My wife had a brief career in state-level politics and this article resonated with me. Rather than national politics or media narratives, I thought of specific state level senators, representatives, and administrators she had to interact with.

It was common to run into not just politicians, but people working for state agencies or influential community members who were shockingly incompetent. While we did not know him, Leon Finney is a great example of the kind of wheeling and dealing I'm thinking of.

At the level we were familiar with, this wasn't a right/left paradigm (state bureaucrats are at least nominally non-partisan). It had more to do with which party had comfortable majorities, and thus offered safe career options. Our state senator is not an intelligent person. He votes along with whatever he's told to by party leadership, and struggles to articulate what's even at stake in the bills he discusses. All he knows is that if he toes the line, the party won't fund a primary challenger and he'll still have a job after the next election cycle.


Replies

thaynetoday at 3:38 PM

> He votes along with whatever he's told to by party leadership, and struggles to articulate what's even at stake in the bills he discusses.

I think this is true of a lot of representatives at both the state and federal level in both the senate and house, in both parties. And it's a huge problem, because it means that the unelected party leadership wields a tremendous amount of power.

a34729ttoday at 3:26 PM

Absolutely. A state senator in my state was a strategy consultant for a cutthroat consulting firm whose major client was a hedge fund and happily did that for a while. Then she decided to get into politics. She is the right gender, but had to become a progressive to fit in. So she did that, and career has advanced accordingly.

*Assignment a:* Switch "paysage romain" to "paysage toscan" in the listing, covering everything from its beginning down to the line containing "ранной стратегии, судейской", and leave everything else unchanged.

[Transcribed page contents]

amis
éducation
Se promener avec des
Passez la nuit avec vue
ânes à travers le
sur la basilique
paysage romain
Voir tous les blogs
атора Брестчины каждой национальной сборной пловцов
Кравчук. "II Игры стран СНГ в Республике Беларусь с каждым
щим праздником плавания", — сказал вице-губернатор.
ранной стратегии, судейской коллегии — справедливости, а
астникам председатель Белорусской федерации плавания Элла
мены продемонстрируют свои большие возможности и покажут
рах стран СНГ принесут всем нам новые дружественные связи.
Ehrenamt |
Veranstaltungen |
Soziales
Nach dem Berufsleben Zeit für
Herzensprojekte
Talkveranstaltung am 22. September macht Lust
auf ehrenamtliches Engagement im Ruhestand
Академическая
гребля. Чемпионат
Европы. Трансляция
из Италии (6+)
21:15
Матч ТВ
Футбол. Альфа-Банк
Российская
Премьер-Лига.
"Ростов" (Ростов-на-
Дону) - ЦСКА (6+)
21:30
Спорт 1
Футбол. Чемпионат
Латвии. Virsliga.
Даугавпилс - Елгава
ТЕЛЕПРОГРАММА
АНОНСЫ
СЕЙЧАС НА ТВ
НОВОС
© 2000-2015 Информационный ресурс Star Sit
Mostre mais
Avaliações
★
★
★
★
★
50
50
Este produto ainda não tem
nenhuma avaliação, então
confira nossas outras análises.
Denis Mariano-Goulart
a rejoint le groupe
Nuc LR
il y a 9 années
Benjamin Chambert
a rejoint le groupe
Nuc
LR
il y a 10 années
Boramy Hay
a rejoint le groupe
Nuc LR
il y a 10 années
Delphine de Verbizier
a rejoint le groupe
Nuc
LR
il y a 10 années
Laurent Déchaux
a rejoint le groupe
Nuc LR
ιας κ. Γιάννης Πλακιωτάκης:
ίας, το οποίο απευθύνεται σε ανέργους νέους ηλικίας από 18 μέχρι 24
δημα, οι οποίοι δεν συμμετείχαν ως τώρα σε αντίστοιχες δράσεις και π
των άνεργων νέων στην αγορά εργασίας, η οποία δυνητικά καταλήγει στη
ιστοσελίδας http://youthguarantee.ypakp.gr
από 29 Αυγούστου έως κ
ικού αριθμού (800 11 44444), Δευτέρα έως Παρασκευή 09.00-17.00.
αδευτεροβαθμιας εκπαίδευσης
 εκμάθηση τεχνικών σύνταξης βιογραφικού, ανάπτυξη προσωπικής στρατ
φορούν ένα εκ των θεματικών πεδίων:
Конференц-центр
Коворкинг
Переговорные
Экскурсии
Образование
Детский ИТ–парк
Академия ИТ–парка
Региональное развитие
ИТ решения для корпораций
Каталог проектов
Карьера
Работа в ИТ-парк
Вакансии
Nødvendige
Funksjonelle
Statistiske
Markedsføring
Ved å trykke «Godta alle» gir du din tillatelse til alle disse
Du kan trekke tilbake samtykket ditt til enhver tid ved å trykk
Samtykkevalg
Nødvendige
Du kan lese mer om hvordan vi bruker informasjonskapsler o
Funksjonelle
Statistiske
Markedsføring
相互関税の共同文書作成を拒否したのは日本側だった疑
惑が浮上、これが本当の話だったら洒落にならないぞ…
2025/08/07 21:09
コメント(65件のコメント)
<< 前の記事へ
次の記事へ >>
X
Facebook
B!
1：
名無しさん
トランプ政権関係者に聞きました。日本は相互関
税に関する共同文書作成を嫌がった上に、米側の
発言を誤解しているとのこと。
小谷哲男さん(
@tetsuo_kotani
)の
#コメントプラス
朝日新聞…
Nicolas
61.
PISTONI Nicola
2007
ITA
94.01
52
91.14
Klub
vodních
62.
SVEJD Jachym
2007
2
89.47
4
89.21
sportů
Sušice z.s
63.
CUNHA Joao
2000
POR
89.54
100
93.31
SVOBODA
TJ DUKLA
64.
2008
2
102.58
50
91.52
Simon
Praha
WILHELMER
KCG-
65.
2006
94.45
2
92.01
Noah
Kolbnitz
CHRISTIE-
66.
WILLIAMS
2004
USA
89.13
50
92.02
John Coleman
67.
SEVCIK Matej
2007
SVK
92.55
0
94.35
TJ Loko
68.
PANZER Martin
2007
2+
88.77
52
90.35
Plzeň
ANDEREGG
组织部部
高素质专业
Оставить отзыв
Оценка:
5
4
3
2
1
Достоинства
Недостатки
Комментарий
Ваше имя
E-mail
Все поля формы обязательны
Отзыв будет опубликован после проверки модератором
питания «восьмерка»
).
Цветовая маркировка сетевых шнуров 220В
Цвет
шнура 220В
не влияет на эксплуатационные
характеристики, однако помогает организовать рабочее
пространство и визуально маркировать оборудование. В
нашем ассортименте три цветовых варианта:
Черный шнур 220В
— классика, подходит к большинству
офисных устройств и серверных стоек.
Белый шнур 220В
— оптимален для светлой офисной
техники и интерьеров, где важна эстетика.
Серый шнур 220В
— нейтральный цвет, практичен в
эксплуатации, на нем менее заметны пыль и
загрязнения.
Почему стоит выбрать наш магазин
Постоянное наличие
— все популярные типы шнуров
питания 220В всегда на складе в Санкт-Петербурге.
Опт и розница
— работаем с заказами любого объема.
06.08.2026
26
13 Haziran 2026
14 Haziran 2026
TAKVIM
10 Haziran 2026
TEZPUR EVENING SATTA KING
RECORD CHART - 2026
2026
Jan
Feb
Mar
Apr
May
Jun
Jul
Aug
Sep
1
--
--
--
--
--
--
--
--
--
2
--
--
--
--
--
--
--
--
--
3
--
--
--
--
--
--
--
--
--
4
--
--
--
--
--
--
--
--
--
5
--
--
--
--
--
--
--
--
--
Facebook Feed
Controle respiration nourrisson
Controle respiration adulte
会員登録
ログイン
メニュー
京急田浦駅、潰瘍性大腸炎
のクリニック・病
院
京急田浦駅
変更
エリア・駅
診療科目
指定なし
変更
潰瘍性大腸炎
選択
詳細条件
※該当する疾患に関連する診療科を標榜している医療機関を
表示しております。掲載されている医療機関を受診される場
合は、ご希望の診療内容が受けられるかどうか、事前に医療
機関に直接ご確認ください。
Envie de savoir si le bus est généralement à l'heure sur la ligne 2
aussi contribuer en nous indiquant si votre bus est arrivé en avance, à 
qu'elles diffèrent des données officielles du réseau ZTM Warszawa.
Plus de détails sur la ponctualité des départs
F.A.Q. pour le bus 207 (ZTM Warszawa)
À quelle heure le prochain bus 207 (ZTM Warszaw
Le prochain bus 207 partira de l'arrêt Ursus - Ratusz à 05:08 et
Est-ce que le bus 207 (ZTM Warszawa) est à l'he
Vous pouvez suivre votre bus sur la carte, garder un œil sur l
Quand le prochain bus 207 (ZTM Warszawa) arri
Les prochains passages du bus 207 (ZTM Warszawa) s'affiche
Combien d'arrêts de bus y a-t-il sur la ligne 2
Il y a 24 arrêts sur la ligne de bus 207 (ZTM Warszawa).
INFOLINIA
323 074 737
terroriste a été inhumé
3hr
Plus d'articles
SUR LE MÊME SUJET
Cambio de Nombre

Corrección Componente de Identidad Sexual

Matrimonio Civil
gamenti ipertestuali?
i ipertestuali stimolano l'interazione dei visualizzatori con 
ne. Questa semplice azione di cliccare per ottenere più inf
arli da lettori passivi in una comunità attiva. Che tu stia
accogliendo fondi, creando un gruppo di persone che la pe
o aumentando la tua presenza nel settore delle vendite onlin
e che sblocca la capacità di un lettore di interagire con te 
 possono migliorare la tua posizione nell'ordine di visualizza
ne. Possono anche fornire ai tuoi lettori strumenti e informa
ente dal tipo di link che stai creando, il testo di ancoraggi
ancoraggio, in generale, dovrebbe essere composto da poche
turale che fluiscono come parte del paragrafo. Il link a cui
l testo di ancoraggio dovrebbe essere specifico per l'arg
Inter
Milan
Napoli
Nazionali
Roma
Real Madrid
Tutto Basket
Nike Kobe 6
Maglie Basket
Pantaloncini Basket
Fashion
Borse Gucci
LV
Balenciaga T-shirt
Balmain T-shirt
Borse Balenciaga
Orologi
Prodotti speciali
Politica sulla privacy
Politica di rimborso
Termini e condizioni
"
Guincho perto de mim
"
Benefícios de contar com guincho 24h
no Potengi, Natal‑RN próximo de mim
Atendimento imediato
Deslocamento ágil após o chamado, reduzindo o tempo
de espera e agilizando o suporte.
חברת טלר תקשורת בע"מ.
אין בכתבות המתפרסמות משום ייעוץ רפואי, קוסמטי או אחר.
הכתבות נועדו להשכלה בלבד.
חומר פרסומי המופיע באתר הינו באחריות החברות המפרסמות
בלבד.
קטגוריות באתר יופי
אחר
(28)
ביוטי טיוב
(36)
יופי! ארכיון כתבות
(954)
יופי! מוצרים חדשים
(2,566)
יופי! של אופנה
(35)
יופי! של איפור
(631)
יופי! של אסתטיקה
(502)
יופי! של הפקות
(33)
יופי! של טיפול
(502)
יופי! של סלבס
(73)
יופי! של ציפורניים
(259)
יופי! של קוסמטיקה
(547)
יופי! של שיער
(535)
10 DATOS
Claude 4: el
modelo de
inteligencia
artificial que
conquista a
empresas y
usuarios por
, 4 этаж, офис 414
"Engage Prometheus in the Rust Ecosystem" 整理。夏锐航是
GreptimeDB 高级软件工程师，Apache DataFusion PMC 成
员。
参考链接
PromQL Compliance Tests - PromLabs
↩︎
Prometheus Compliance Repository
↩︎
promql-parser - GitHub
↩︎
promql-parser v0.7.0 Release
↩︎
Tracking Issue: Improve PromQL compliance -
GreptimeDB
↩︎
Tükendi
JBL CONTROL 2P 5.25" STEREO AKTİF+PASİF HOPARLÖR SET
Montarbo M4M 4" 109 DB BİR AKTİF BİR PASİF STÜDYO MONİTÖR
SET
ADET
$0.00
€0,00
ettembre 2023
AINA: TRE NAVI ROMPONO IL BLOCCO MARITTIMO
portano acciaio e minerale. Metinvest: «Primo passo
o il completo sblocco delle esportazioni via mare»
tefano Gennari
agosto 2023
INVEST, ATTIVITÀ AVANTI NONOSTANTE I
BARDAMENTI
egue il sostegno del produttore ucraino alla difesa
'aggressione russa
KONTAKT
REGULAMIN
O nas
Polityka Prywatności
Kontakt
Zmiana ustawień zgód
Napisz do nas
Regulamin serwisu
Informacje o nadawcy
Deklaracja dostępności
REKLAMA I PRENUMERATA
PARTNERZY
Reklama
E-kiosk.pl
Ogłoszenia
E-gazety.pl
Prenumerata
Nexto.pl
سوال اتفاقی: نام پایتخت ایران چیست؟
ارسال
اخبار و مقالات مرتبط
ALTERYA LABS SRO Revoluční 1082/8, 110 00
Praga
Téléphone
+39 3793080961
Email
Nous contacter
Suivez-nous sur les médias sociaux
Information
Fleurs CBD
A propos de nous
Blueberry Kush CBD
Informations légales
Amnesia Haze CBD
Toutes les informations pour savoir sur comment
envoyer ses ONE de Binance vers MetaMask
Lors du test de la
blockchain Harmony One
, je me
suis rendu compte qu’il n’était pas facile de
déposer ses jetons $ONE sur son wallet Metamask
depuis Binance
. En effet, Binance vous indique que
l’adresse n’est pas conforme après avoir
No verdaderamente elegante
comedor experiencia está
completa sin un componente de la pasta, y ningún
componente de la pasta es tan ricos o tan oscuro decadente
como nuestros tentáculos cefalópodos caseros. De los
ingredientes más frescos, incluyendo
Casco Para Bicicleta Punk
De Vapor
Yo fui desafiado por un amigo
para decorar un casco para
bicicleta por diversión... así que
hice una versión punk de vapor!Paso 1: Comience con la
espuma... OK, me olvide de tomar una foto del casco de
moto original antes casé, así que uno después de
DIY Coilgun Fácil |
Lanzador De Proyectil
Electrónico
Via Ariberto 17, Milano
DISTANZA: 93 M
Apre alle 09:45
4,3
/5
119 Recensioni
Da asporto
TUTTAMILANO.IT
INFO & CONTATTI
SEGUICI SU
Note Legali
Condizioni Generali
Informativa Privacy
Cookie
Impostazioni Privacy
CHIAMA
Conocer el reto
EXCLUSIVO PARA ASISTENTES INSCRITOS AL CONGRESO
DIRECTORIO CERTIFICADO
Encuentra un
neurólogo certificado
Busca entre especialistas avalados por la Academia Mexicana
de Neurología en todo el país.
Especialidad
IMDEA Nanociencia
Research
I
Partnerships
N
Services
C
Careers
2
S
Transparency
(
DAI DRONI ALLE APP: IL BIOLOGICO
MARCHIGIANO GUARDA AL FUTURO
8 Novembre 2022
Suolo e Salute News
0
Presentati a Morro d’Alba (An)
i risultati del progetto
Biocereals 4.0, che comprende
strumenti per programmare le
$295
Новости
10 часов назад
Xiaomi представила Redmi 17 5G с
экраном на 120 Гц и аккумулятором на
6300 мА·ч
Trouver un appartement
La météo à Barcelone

*Assignment b:* In the comment about state-level politics, what does the writer say their state senator knows will happen if he toes the line?

*Worked solution a:*
amis
éducation
Se promener avec des
Passez la nuit avec vue
ânes à travers le
sur la basilique
paysage toscan
Voir tous les blogs
атора Брестчины каждой национальной сборной пловцов
Кравчук. "II Игры стран СНГ в Республике Беларусь с каждым
щим праздником плавания", — сказал вице-губернатор.
ранной стратегии, судейской коллегии — справедливости, а

*Worked solution b:* The party won't fund a primary challenger, and he'll still have a job after the next election cycle.